Setelah gembok itu dibuka, Sisil langsung keluar dari menemui ibunya, ia yakin akan di keluarkan oleh ibunya yang paling ia sayangi ini.
"Mama..."
Sisil memeluk tubuh sang Mama dengan lembut, sedangkan Mama Age terlihat biasa saja.
"Gimana kabar kamu disini?" tanya Mama Age sudah duduk di kursi itu.
"Gak baik Ma, rasanya gak enak. Tempat tidurnya cuma tikar, makanannya hambar, dan sempit sekali," jawabnya dengan sedih.
"Mama kesini mau keluarin aku kan?" tanya Sisil menatap ibunya dengan berbinar.
Runtuh sudah kepedean Sisil saat ini, kenapa Mamanya tak mau membebaskannya?
"Kenapa Ma? Apa Mama udah gak sayang lagi sama Sisil. Sisil tertekan ada disini," ujarnya dengan sedih.
"Itu semua juga salah kamu Sil!! Gara-gara kamu Mama hampir kehilangan apa yang sudah Mama dapat saat ini. Kamu tahu kan walau bagaimanapun Keyra anak kandung Papa kamu. Dia pasti tak terima kalau anaknya dilecehkan."
"Tapi aku punya alasan sendiri kenapa melakukan itu Ma!!"
"Apa karena kamu tak bisa memiliki cowok yang menjadi idola itu hah? Harusnya kamu sadar Sil, tanpa keluarga itu kita cuma gembel," sentak Mama Age yang tak habis fikir dengan jalan pikir anaknya ini.
"Banyak cowok yang lebih kaya dan lebih tampan dari dia Sil, tanpa harus mengorbankan apa yang sudah kita miliki."
"Mama juga gak suka sama Keyra, tapi bukan berarti kamu seenaknya berbuat ini. Jika iya pun lakukan dengan halus. Ck ternyata kamu masih terlalu bodoh untuk ini!!"

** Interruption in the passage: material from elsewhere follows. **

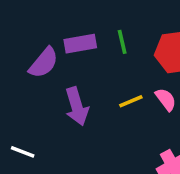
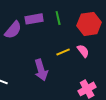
purple arrow: (77, 106) -> (41, 70), moved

Sisil menangis disana, ia tak menyangka jika ibunya memilih harta daripada menyelamatkannya. Sisil sadar dia salah, tapi apa tak ada rasa sedikit saja iba orang tuanya padanya. Walaupun anak tiri ia juga anak Papanya.
"Jalani hukumanmu ini dengan lapang dada karena Mama tak mau hidup susah lagi," ujarnya santai.

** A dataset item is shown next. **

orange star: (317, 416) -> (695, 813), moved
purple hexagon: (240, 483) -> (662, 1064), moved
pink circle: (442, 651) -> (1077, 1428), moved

"Ini semua gara-gara Keyra, gue masuk penjara gara-gara dia. Mama gak peduli sama gue gara-gara dia, Papa marah dan gak sayang lagi sama gue gara-gara dia. Awas aja Key, suatu saat nanti kalau gue udah keluar dari sini. Gue akan ambil apa yang ada pada lu," batinnya berlaku begitu saja meninggalkan Mama Age yang masih duduk disana.
Mama Age hanya menggeleng melihat tingkah Sisil yang tak pernah berubah, sebenarnya ia ingin membebaskan putrinya tapi ia juga tak mau kehilangan kekayaannya selama ini.
Drtttt
"Halo ada apa?" tanya Mama Age.
"Aku merindukanmu, kapan kau kesini?" tanya seseorang dari seberang.

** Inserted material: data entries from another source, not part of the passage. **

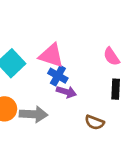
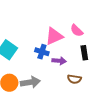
pink triangle: (51, 55) -> (54, 36), moved, turned -30
purple arrow: (66, 92) -> (59, 61), moved

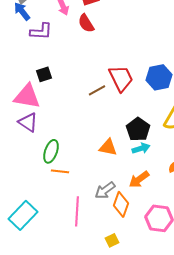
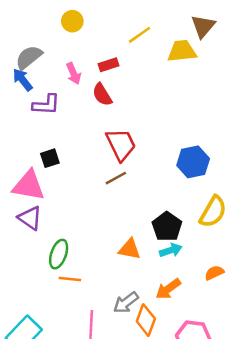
red trapezoid: (121, 78) -> (121, 144), moved

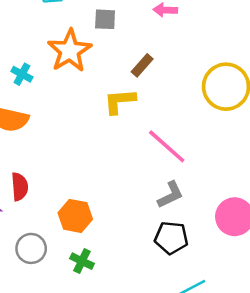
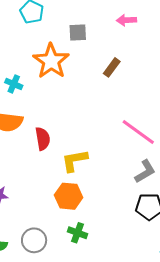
yellow L-shape: (120, 101) -> (75, 160), moved
red semicircle: (20, 187) -> (43, 139), moved
gray circle: (31, 248) -> (34, 240), moved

"Habis dari kantor polisi," jawabnya.
"Cepatlah datang, aku sudah tak tahan!!"
"Hmm."
Tuttt
Mama Age keluar dari kantor polisi menuju sebuah apartemen mantan suaminya. Yah, selama menjadi istri Papa Arga, Mama Age tak pernah mendapat kepuasan apapun dari pria itu. Ia juga wanita dewasa yang menginginkan belaian laki laki.
Hingga mantan suaminya datang dan menawarkan dirinya, dengan bodohnya Mama Age mau dengan tawaran itu. Mulai saat itu mereka selalu main dibelakang Papa Arga, dengan biaya pria itu ditanggung Mama Age.
Selain itu Mama Age juga sangat membutuhkan mantan suaminya akan keperkasaannya.